Management of symptomatic HCM is aimed at increasing LV blood volume in order to alleviate LVOT obstruction and improve cardiac output. It includes intravenous fluids and beta blockers (eg, propranolol).
Beta blockers reduce heart rate (negative chronotropic effect), which increases LV diastolic filling time, as well as end-diastolic volume (ie, preload).
In addition, the negative inotropic effect of beta blockers decreases the pressure gradient between the LVOT and aorta, further reducing dynamic LVOT obstruction.

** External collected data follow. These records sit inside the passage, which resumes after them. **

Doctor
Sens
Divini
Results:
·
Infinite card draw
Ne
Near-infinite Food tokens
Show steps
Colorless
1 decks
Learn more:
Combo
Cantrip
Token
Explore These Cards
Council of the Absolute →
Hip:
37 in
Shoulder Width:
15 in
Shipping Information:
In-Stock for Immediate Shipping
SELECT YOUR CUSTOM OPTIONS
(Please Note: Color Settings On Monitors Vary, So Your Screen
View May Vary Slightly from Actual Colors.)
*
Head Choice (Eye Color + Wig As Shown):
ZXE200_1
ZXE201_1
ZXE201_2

Treatment is rarely required for more than a few weeks because insulin levels quickly normalize, leading to reduced septal thickening and self-resolution of HCM.
(Choice A) Dobutamine is primarily a beta-1 agonist with positive chronotropic and inotropic effects. It decreases LV blood volume and increases the pressure gradient between the LVOT and the aorta, likely worsening LVOT obstruction in HCM.

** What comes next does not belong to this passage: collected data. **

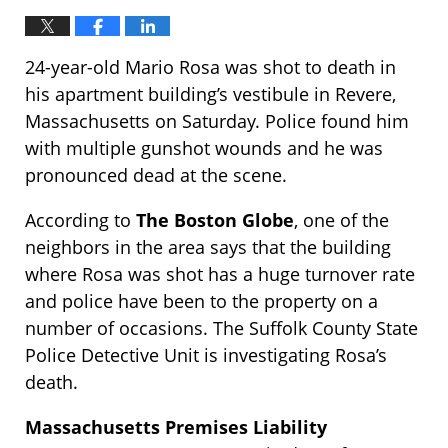
24-year-old Mario Rosa was shot to death in
his apartment building’s vestibule in Revere,
Massachusetts on Saturday. Police found him
with multiple gunshot wounds and he was
pronounced dead at the scene.
According to
The Boston Globe
, one of the
neighbors in the area says that the building
where Rosa was shot has a huge turnover rate
and police have been to the property on a
number of occasions. The Suffolk County State
Police Detective Unit is investigating Rosa’s
death.
Massachusetts Premises Liability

(Choices B and D) Furosemide (diuretic) and nitroprusside (venous and arterial dilator) decrease preload and LV blood volume. These medications are expected to worsen LVOT obstruction in HCM.

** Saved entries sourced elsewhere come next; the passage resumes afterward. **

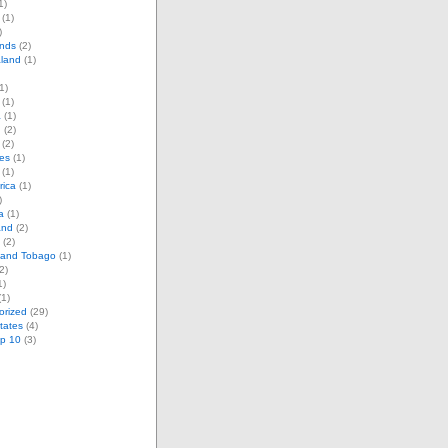
1)
(1)
)
ands
(2)
land
(1)
1)
(1)
a
(1)
d
(2)
(2)
es
(1)
(1)
rica
(1)
)
a
(1)
and
(2)
(2)
d and Tobago
(1)
2)
1)
1)
orized
(29)
tates
(4)
op 10
(3)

(Choice C) Indomethacin is a nonsteroidal anti-inflammatory drug indicated for closure of a patent ductus arteriosus, a condition with increased incidence in infants of diabetic mothers. However, the ductus arteriosus is physiologically open immediately after birth, and symptoms (eg, continuous machine-like murmur, poor feeding, respiratory distress) do not occur unless it fails to close after the newborn period.
Educational objective:
Infants of diabetic mothers are at increased risk for transient hypertrophic cardiomyopathy with dynamic left ventricular outflow tract obstruction (LVOT). Management includes beta blockers (eg, propranolol), which reduce LVOT obstruction by increasing LV filling time and end-diastolic volume (due to reduction in heart rate) and decreasing the pressure gradient between the LVOT and aorta (due to reduction in contractility).